Most disputes involving real estate in California end up in mediation somewhere along the way. Judges routinely ask parties to try to mediate their problems before going to trial because it is a highly effective form of alternative dispute resolution. It benefits everyone.
What is mediation?
Mediation is a highly effective form of alternative dispute resolution (ADR). It involves the parties in the dispute, a neutral third party called a mediator. If the parties wish to hire attorneys to help them negotiate the terms of a mediation agreement, they are welcome to attend. However, they are not required in mediation.
Why is mediation so effective in real estate disputes?
Mediation is effective in many areas, including real estate.

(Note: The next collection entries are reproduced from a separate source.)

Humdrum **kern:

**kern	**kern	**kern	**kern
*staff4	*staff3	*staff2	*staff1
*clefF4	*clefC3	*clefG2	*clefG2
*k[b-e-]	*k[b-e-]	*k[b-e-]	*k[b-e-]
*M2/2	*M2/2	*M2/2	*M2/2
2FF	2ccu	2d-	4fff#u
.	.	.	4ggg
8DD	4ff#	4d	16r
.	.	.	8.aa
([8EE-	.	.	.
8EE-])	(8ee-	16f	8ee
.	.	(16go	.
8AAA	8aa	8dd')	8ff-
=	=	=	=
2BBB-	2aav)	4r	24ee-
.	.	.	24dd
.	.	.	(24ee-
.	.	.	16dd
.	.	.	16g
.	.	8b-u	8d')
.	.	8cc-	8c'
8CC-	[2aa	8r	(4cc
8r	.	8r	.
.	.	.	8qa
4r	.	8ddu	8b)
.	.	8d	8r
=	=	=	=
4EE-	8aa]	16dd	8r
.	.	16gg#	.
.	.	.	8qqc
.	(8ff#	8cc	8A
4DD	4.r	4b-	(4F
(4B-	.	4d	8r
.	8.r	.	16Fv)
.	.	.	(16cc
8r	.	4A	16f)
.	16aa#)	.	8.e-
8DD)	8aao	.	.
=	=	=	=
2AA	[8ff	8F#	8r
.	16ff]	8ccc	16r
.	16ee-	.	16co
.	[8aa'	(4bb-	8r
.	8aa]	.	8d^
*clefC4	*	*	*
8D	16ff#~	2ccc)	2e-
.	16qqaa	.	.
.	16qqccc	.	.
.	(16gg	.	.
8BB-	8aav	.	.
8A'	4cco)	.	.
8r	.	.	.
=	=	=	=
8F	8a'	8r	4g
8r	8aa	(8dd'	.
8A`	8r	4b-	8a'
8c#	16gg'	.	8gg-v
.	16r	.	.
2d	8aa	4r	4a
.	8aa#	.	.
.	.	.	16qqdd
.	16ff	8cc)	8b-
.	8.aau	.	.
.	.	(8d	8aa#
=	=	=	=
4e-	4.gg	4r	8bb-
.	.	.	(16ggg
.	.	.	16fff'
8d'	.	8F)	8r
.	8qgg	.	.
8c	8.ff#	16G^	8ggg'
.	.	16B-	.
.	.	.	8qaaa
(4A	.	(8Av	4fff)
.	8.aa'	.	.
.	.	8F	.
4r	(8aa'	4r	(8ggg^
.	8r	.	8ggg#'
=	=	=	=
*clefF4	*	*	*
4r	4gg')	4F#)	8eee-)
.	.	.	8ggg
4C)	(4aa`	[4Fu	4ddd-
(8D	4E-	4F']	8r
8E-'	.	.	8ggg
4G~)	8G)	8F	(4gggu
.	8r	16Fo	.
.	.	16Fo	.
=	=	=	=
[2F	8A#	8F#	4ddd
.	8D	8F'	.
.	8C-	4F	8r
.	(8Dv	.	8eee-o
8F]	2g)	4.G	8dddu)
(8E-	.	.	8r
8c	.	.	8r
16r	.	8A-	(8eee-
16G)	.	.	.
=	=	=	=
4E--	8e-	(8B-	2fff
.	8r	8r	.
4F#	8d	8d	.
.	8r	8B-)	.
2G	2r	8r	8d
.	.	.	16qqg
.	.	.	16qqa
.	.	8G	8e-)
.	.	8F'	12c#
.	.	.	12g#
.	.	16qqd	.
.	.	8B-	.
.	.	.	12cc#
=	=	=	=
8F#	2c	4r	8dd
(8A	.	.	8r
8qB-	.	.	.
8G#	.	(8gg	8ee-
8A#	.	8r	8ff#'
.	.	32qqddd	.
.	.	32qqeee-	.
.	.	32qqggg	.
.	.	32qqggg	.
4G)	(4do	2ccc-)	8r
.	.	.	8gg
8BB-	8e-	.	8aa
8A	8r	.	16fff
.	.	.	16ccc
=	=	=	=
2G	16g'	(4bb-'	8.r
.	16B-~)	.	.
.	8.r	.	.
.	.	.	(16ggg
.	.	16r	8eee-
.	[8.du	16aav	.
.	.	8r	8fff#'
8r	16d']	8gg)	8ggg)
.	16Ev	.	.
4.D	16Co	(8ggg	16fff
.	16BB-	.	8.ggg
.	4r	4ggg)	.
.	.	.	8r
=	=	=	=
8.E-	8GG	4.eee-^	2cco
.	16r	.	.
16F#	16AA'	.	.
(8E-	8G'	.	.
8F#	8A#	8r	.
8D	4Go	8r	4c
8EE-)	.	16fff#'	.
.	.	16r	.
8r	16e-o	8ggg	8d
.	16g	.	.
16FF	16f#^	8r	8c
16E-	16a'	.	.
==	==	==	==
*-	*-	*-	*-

It is advantageous because it is:
- A private and confidential process
- Its purpose is to reach a mutual agreement, not to declare one party right and another wrong.
- Mediation is cost-effective and faster than going through court proceedings.

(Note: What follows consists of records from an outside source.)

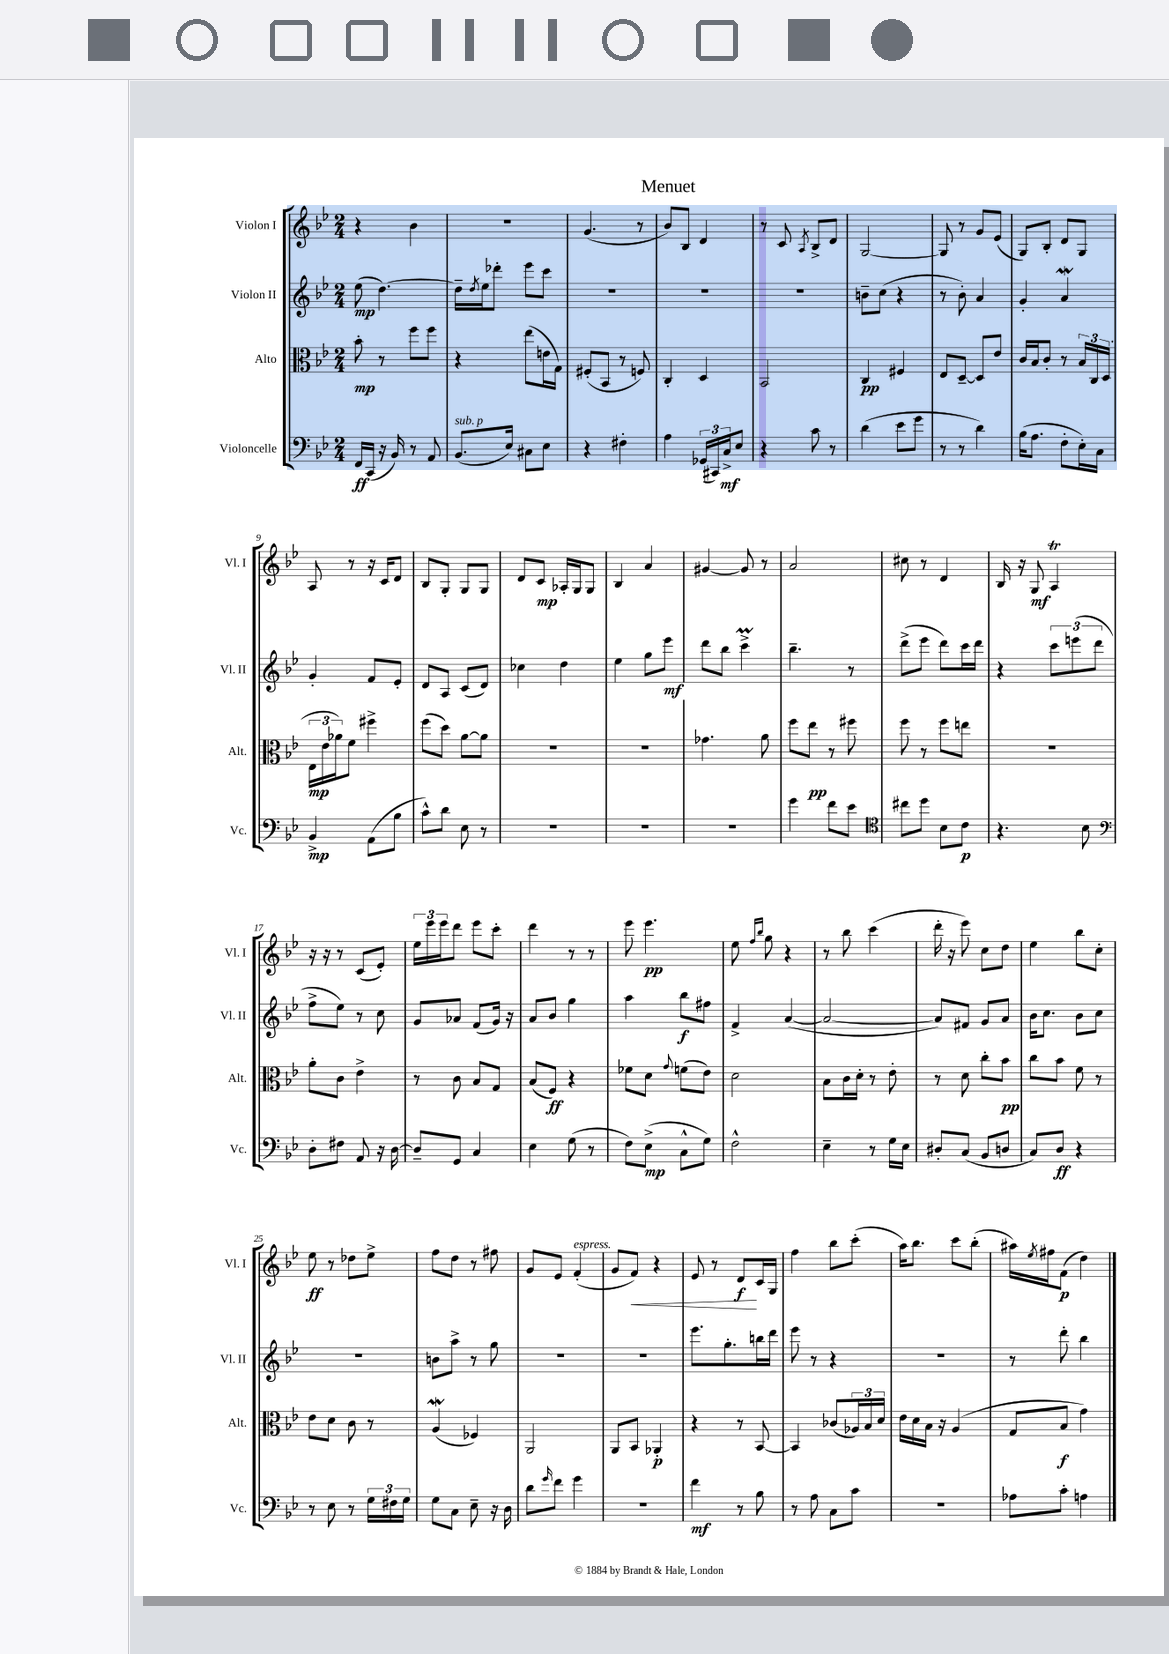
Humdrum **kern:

**kern	**dynam	**kern	**dynam	**kern	**dynam	**kern	**dynam
*part4	*part4	*part3	*part3	*part2	*part2	*part1	*part1
*staff4	*staff4	*staff3	*staff3	*staff2	*staff2	*staff1	*staff1
*I"Violoncelle	*	*I"Alto	*	*I"Violon II	*	*I"Violon I	*
*I'Vc.	*	*I'Alt.	*	*I'Vl. II	*	*I'Vl. I	*
*clefF4	*	*clefC3	*	*clefG2	*	*clefG2	*
*k[b-e-]	*	*k[b-e-]	*	*k[b-e-]	*	*k[b-e-]	*
*M2/4	*	*M2/4	*	*M2/4	*	*M2/4	*
=1	=1	=1	=1	=1	=1	=1	=1
16FF/LL	ff	8b-'\	mp	(8ee-\	mp	4r	.
(16CC/JJ	.	.	.	.	.	.	.
16r	.	8r	.	[4.dd\)	.	.	.
16BB-/)	.	.	.	.	.	.	.
8r	.	8ff\L	.	.	.	4b-\	.
8AA/	.	8ff\J	.	.	.	.	.
=2	=2	=2	=2	=2	=2	=2	=2
!LO:TX:a:i:t=sub. p	!	!	!	!	!	!	!
(8.BB-/L	.	4r	.	16dd~\LL]	.	2r	.
.	.	.	.	8qdd/	.	.	.
.	.	.	.	16ee-\J	.	.	.
.	.	.	.	8ddd-X'\J	.	.	.
16E-/Jk)	.	.	.	.	.	.	.
8C#X\L	.	(8ee-\L	.	8eee-\L	.	.	.
8E-\J	.	16en\L	.	8ccc\J	.	.	.
.	.	16G\JJ)	.	.	.	.	.
=3	=3	=3	=3	=3	=3	=3	=3
4r	.	(8F#X'/L	.	2r	.	(4.g/	.
.	.	8BB-/J	.	.	.	.	.
4F#X'\	.	8r	.	.	.	.	.
.	.	8Fn/)	.	.	.	8r	.
=4	=4	=4	=4	=4	=4	=4	=4
4A\	.	4C'/	.	2r	.	8b-/L)	.
.	.	.	.	.	.	8B-/J	.
(24GG-X/LL	.	4D/	.	.	.	4d/	.
24CC#X/)	.	.	.	.	.	.	.
24C^/J	mf	.	.	.	.	.	.
8E-/J	.	.	.	.	.	.	.
=5	=5	=5	=5	=5	=5	=5	=5
4r	.	2BB-/	.	2r	.	8r	.
.	.	.	.	.	.	8c/	.
.	.	.	.	.	.	8qA/	.
8c\	.	.	.	.	.	8B-^/L	.
8r	.	.	.	.	.	8d/J	.
=6	=6	=6	=6	=6	=6	=6	=6
(4d\	.	4C/	pp	8bn~\L	.	[2G/	.
.	.	.	.	(8cc\J	.	.	.
8e-\L	.	4F#X/	.	4r	.	.	.
8g\J	.	.	.	.	.	.	.
=7	=7	=7	=7	=7	=7	=7	=7
8r	.	8E-/L	.	8r	.	8G/]	.
8r	.	[8D~/J	.	8b-'\)	.	8r	.
4d\)	.	8D/L]	.	4a/	.	8g/L	.
.	.	8e-/J	.	.	.	(8e-/J	.
=8	=8	=8	=8	=8	=8	=8	=8
(16B-\KL	.	16c/LL	.	4g'/	.	8G/L)	.
8.A\J	.	16B-/J	.	.	.	.	.
.	.	8c'/J	.	.	.	8B-'/J	.
8F'\L	.	8r	.	4aW/	.	8d/L	.
16E-'\L)	.	24B-/LL	.	.	.	8G/J	.
.	.	24C/	.	.	.	.	.
16C\JJ	.	.	.	.	.	.	.
.	.	(24D/JJ	.	.	.	.	.
!!LO:LB:g=z
=9	=9	=9	=9	=9	=9	=9	=9
4BB-^/	mp	24E-\LL	mp	4g'/	.	8A/	.
.	.	24e-\	.	.	.	.	.
.	.	24a-X\J)	.	.	.	.	.
.	.	8f\J	.	.	.	8r	.
(8AA\L	.	4ff#X^\	.	8f/L	.	16r	.
.	.	.	.	.	.	16c/KL	.
8B-\J	.	.	.	8e-'/J	.	8d/J	.
=10	=10	=10	=10	=10	=10	=10	=10
8c^^\L)	.	(8ff\L	.	8d/L	.	8B-/L	.
8d\J	.	8dd\J)	.	8A/J	.	8G'/J	.
8E-\	.	[8a\L	.	(8c/L	.	8G/L	.
8r	.	8a\J]	.	8d/J)	.	8G/J	.
=11	=11	=11	=11	=11	=11	=11	=11
2r	.	2r	.	4cc-X\	.	8d/L	.
.	.	.	.	.	.	8c/J	mp
.	.	.	.	4dd\	.	16A-X'/LL	.
.	.	.	.	.	.	16G/J	.
.	.	.	.	.	.	8G/J	.
=12	=12	=12	=12	=12	=12	=12	=12
2r	.	2r	.	4ee-\	.	4B-/	.
.	.	.	.	8gg\L	.	4a/	.
.	.	.	.	8eee-\J	mf	.	.
=13	=13	=13	=13	=13	=13	=13	=13
2r	.	4.g-X\	.	8ddd\L	.	[4g#X/	.
.	.	.	.	8bb-\J	.	.	.
.	.	.	.	4cccM^\	.	8g#/]	.
.	.	8a\	.	.	.	8r	.
=14	=14	=14	=14	=14	=14	=14	=14
4g\	.	8ff\L	.	4.bb-~\	.	2a/	.
.	.	8ee-\J	pp	.	.	.	.
8f\L	.	8r	.	.	.	.	.
8e-\J	.	8ff#X\	.	8r	.	.	.
=15	=15	=15	=15	=15	=15	=15	=15
*clefC4	*	*	*	*	*	*	*
8cc#X\L	.	8ff\	.	(8ddd^\L	.	8cc#X\	.
8dd\J	.	8r	.	8eee-\J	.	8r	.
8B-\L	.	8ff\L	.	8ddd\L)	.	4d/	.
8c\J	p	8een\J	.	16ccc\L	.	.	.
.	.	.	.	16ddd\JJ	.	.	.
=16	=16	=16	=16	=16	=16	=16	=16
4.r	.	2r	.	4r	.	16B-/	.
.	.	.	.	.	.	16r	.
.	.	.	.	.	.	8G/	mf
.	.	.	.	12ccc\L	.	4At/	.
.	.	.	.	(12eeen\	.	.	.
8B-\	.	.	.	.	.	.	.
.	.	.	.	12ddd\J	.	.	.
!!LO:LB:g=z
=17	=17	=17	=17	=17	=17	=17	=17
*clefF4	*	*	*	*	*	*	*
8D'\L	.	8a'\L	.	8ff^\L	.	16r	.
.	.	.	.	.	.	16r	.
8F#X\J	.	8c\J	.	8ee-\J)	.	8r	.
8AA/	.	4e-^\	.	8r	.	(8c/L	.
16r	.	.	.	8cc\	.	8e-'/J)	.
[16D\	.	.	.	.	.	.	.
=18	=18	=18	=18	=18	=18	=18	=18
8D~/L]	.	8r	.	8g/L	.	24ee-\LL	.
.	.	.	.	.	.	24eee-\	.
.	.	.	.	.	.	24eee-\J	.
8GG/J	.	8c\	.	8a-X/J	.	8ddd\J	.
4C/	.	8B-/L	.	(8f/L	.	8eee-\L	.
.	.	8G/J	.	16g/Jk)	.	8ccc'\J	.
.	.	.	.	16r	.	.	.
=19	=19	=19	=19	=19	=19	=19	=19
4E-\	.	(8B-/L	.	8a/L	.	4ddd\	.
.	.	8F/J)	ff	8b-/J	.	.	.
(8G\	.	4r	.	4gg\	.	8r	.
8r	.	.	.	.	.	8r	.
=20	=20	=20	=20	=20	=20	=20	=20
8F\L)	.	8f-X\L	.	4aa\	.	8eee-\	.
(8E-^\J	mp	8d\J	.	.	.	4.eee-\	pp
.	.	8qqg/	.	.	.	.	.
8C^^\L	.	(8fn\L	.	8bb-\L	f	.	.
8G\J)	.	8e-\J)	.	8ff#X\J	.	.	.
=21	=21	=21	=21	=21	=21	=21	=21
2F^^\	.	2d\	.	4f^/	.	8ee-\	.
.	.	.	.	.	.	16qqff/LL	.
.	.	.	.	.	.	16qqbb-/JJ	.
.	.	.	.	.	.	8gg\	.
.	.	.	.	([4a/	.	4r	.
=22	=22	=22	=22	=22	=22	=22	=22
4E-~\	.	8B-\L	.	2a/_	.	8r	.
.	.	16c\L	.	.	.	8bb-\	.
.	.	16d'\JJ	.	.	.	.	.
8r	.	8r	.	.	.	(4ccc\	.
16G\LL	.	8e-'\	.	.	.	.	.
16E-\JJ	.	.	.	.	.	.	.
=23	=23	=23	=23	=23	=23	=23	=23
8D#X'/L	.	8r	.	8a/L])	.	16ddd'\	.
.	.	.	.	.	.	16r	.
(8C/J	.	8d\	.	8f#X/J	.	8eee-\)	.
8BB-/L	.	8cc'\L	.	8g/L	.	8cc\L	.
8Dn/J	.	8b-\J	pp	8a/J	.	8dd\J	.
=24	=24	=24	=24	=24	=24	=24	=24
8C/L)	.	8cc\L	.	16b-\KL	.	4ee-\	.
.	.	.	.	8.cc\J	.	.	.
8D/J	ff	8b-\J	.	.	.	.	.
4r	.	8f\	.	8b-\L	.	8bb-\L	.
.	.	8r	.	8cc\J	.	8cc'\J	.
!!LO:LB:g=z
=25	=25	=25	=25	=25	=25	=25	=25
8r	.	8e-\L	.	2r	.	8ee-\	ff
8E-\	.	8d\J	.	.	.	8r	.
8r	.	8c\	.	.	.	8dd-X\L	.
24G\LL	.	8r	.	.	.	8ee-^\J	.
24F#X\	.	.	.	.	.	.	.
24G\JJ	.	.	.	.	.	.	.
=26	=26	=26	=26	=26	=26	=26	=26
8G\L	.	(4AW/	.	8bn\L	.	8ff\L	.
8C\J	.	.	.	8aa^\J	.	8dd\J	.
8E-~\	.	4F-X/)	.	8r	.	8r	.
16r	.	.	.	8gg\	.	8ff#X\	.
16D\	.	.	.	.	.	.	.
=27	=27	=27	=27	=27	=27	=27	=27
8d\L	.	2AA/	.	2r	.	8g/L	.
16qqg/	.	.	.	.	.	.	.
8f\J	.	.	.	.	.	8e-/J	.
!	!	!	!	!	!	!LO:TX:a:i:t=espress.	!
4g\	.	.	.	.	.	(4f'/	.
=28	=28	=28	=28	=28	=28	=28	=28
2r	.	8AA/L	.	2r	.	8g/L	.
!	!	!	!	!	!	!	!LO:HP:b
.	.	8BB-/J	.	.	.	8f/J)	<
.	.	4AA-X'/	p	.	.	4r	.
=29	=29	=29	=29	=29	=29	=29	=29
4f\	mf	4r	.	8.eee-\L	.	8e-/	.
.	.	.	.	.	.	8r	.
.	.	.	.	8.gg'\	.	.	.
8r	.	8r	.	.	.	8d/L	f
8B-\	.	[8BB-/	.	16bbn\L	.	16c/L	[
.	.	.	.	16ddd\JJ	.	16G/JJ	.
=30	=30	=30	=30	=30	=30	=30	=30
8r	.	4BB-/]	.	8eee-\	.	4ff\	.
8A\	.	.	.	8r	.	.	.
8C\L	.	(8c-X/L	.	4r	.	8bb-\L	.
8c\J	.	24A-X/L)	.	.	.	(8ccc'\J	.
.	.	24B-/	.	.	.	.	.
.	.	24d/JJ	.	.	.	.	.
=31	=31	=31	=31	=31	=31	=31	=31
2r	.	16e-\LL	.	2r	.	16aa\KL)	.
.	.	16d\	.	.	.	8.bb-\J	.
.	.	16B-\JJ	.	.	.	.	.
.	.	16r	.	.	.	.	.
.	.	(4A/	.	.	.	8ccc\L	.
.	.	.	.	.	.	(8bb-'\J	.
=32	=32	=32	=32	=32	=32	=32	=32
8A-X\L	.	8G/L	.	8r	.	16aa#X\LL)	.
.	.	.	.	.	.	8qee-/	.
.	.	.	.	.	.	16ff#X\J	.
8c'\J	.	8B-/J	f	8ddd'\	.	(8f\J	p
4An\	.	4g\)	.	4bb-\	.	4dd\)	.
==	==	==	==	==	==	==	==
*-	*-	*-	*-	*-	*-	*-	*-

- It allows the parties to come up with the terms of their agreement on their own
- The mediator is trained to facilitate the conversation and provide structure, but the parties are ultimately in control.
- Real estate mediation should involve a mediator experienced in real estate matters, such as titles, adverse possession, easements, eminent domain, and more.
Courts all around the country encourage parties in dispute to mediate their conflict. If the parties reach a final agreement or settlement in mediation, that agreement can be legally binding.
What does mediation look like?
Mediation is highly flexible and tailored to the clients in each case. For example, suppose the parties are in a high-conflict situation. In that case, the mediator may keep them in separate rooms. In contrast, the mediator goes back and forth, negotiating an agreement between them.
While mediation is not the answer in all cases, it is a highly effective way of solving problems in many cases and is certainly worth a try before going to trial.